Robertson, “Gördüğümüz şey, eylemci olarak kabul edilen insanlara yönelik hedefli gözetimdir” dedi.
50.000’den fazla takipçisi olan Telegram’daki böyle bir hesap, adreslerini çevrimiçi yayınladıktan sonra yüksek profilli rejim muhaliflerinin tutuklanmasına ve hatta öldürülmesine katkıda bulundu.
Meta, darbenin başlamasından kısa bir süre sonra Myanmar ordusunu yasakladı ve ayrıca askeri kontrollü işletmeleri temsil eden kaldırılmış Facebook hesapları.
Ancak analistler, şirketin ordu karşıtı protestocuları hedef alan “nefret söylemini” engelleyemediğini söylüyor.
Toker, Euronews’e verdiği demeçte, “Sosyal medya platformları, dili ve yerel krizleri anlayan ve şikayetlere, tacize, tacize ve işkenceye gerçekten müdahil olabilecek personele sahip olmak konusunda şimdiye kadar yeterince şey yapmadı” dedi.
‘Sessizlik içinde acı çekmek’
Şubat ayında Avrupa Birliği, Myanmar’daki birkaç üst düzey yetkilinin yanı sıra askeri devralmayı finanse etmeye yardımcı olan kazançlı bir devlete ait petrol ve gaz şirketine yaptırım uyguladı.
Blok, “Myanmar’da şiddetin devam etmesinden ve bölgesel sonuçları olan uzun süreli bir çatışmaya doğru evrimden derin endişe duyduğunu” söyledi.
Ancak son BM basın açıklamasıuluslararası toplumu “sessizce beklemekle” suçladı ve ülkeleri daha hedefli yaptırımlar uygulamaya çağırdı.
Robertson, Euronews’e verdiği demeçte, “Gerçek şu ki Myanmar, dünyadaki en kötülerin en kötüleri arasında yer alıyor” dedi.
“Cuntanın çeşitli siyasi aktivistleri denemek ve takip etmek için kullandığı çift kullanımlı gözetim teknolojisinin satışını veya tedarikini kısıtlayan yaptırımlara ihtiyacımız var.”
Myanmar ordusuna kendi halkına karşı kullanabilecekleri şeyler satan şirketler üzerinde çok daha fazla baskı olmalı” dedi.
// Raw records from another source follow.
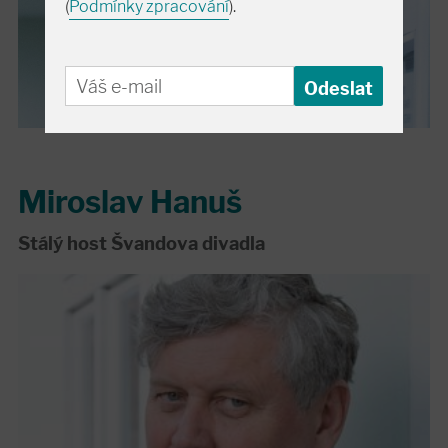
(
Podmínky zpracování
).
Miroslav Hanuš
Stálý host Švandova divadla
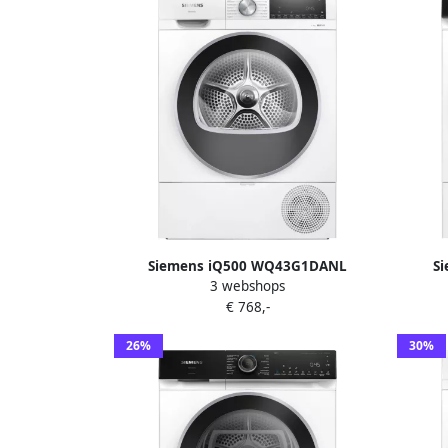
Siemens iQ500 WQ43G1DANL
S
3 webshops
Warmtepompdroger 9 kg AutoDry
Wasdr
€ 768,-
EasyClean Filter speedPack: Bespaar
Wit Ze
tijd met snelle programma's -Wit
energi
26%
30%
Darbenin başlangıcından bu yana Myanmar’da internet kesintilerini belgeleyen Netblocks da daha fazla eylem çağrısında bulunuyor.
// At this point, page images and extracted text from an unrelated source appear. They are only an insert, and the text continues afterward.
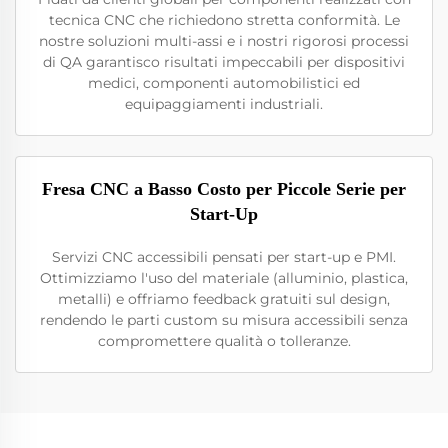
tecnica CNC che richiedono stretta conformità. Le
nostre soluzioni multi-assi e i nostri rigorosi processi
di QA garantisco risultati impeccabili per dispositivi
medici, componenti automobilistici ed
equipaggiamenti industriali.
Fresa CNC a Basso Costo per Piccole Serie per
Start-Up
Servizi CNC accessibili pensati per start-up e PMI.
Ottimizziamo l'uso del materiale (alluminio, plastica,
metalli) e offriamo feedback gratuiti sul design,
rendendo le parti custom su misura accessibili senza
compromettere qualità o tolleranze.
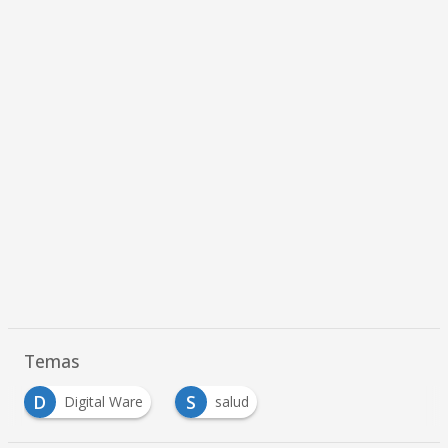
Temas
D
S
Digital Ware
salud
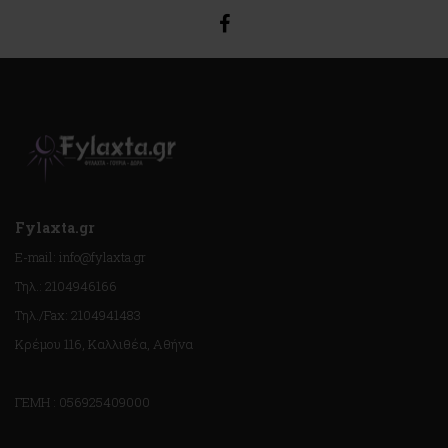
Fylaxta.gr
E-mail: info@fylaxta.gr
Τηλ.: 2104946166
Τηλ./Fax: 2104941483
Κρέμου 116, Καλλιθέα, Αθήνα
ΓΕΜΗ : 056925409000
Toker, “Ukrayna savaşıyla uluslararası alanda dikkatler bir şekilde bölünmüş durumda ve bu, Myanmar’ın son birkaç ayda sessizce acı çektiği anlamına geliyor” dedi.
Myanmar’daki insanları yeniden birleştirmenin yollarını bulmalı ve bu seslerin duyulmasını sağlamalıyız.”